A celebratory event at Broomfield Park has marked the opening of Enfield’s latest wetland project that will deliver a huge range of benefits to the community and environment.
The Rivers Trust and Thames21 have provided support to Enfield Council who have led the design and creation of the wetland. Funding has come from the Coca-Cola Foundation via a water stewardship partnership between Coca-Cola and WWF.
Guests at the opening were shown all the work of volunteers who took part in mass planting events. They heard about the multiple benefits that the wetland provides and were able to take part in citizen science.
One of the main objectives of the project is to improve water quality in the nearby Pymmes Brook, a tributary of the Lower Lea that has been subject to pollution. The wetland will help to improve water quality before it reaches the river. As well as improving water quality, the wetland will help to alleviate the flood risk to properties and will protect the park from water-logging.
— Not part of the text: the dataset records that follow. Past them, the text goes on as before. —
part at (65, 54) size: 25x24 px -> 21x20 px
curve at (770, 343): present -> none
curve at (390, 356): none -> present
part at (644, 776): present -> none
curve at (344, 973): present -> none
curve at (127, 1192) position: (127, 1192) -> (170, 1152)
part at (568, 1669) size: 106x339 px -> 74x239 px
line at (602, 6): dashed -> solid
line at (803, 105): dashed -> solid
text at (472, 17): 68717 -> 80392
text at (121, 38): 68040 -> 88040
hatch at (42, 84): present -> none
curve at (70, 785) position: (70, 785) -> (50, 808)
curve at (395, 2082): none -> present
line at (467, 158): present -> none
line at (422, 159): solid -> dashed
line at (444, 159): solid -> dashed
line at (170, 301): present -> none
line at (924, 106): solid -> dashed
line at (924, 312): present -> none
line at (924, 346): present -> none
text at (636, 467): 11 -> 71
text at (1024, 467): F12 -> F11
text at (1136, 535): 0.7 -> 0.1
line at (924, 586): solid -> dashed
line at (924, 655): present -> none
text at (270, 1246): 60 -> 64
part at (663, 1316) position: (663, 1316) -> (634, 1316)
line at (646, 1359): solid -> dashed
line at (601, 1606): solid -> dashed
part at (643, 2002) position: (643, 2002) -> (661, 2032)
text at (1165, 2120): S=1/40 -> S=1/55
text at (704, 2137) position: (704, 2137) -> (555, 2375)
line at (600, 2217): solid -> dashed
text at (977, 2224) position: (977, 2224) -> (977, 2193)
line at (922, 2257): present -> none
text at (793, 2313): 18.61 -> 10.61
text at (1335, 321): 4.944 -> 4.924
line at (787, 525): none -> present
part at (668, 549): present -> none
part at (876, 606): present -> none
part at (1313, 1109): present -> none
In addition, wetland habitats, once established, will support biodiversity and the ecology of the area. School children will be encouraged to engage with nature and to use the wetlands as a living classroom, so they can learn about wildlife, climate change and other environmental issues.
Enfield Council’s Cabinet Member for Environment & Sustainability, Cllr Guney Dogan, said:
“The new wetland will be a wonderful opportunity for the community to come together to protect, nurture and engage with nature. Broomfield Park already has a fantastic band of volunteers that help tirelessly to make the area one of Enfield’s favourite outdoor spaces and we are incredibly grateful for their hard work and dedication to this wonderful project.”
On this project, the Council worked with its project partners, the Friends of Broomfield Park, the Pymmes BrookERS, and volunteers from Coca-Cola’s local manufacturing site in Edmonton. Members of the local community including families and children helped too.
Wetlands play an important role in tackling pollution, absorbing excess water and providing habitats for aquatic plants and creatures. Enfield Council is seen as a leading authority in sustainable drainage systems.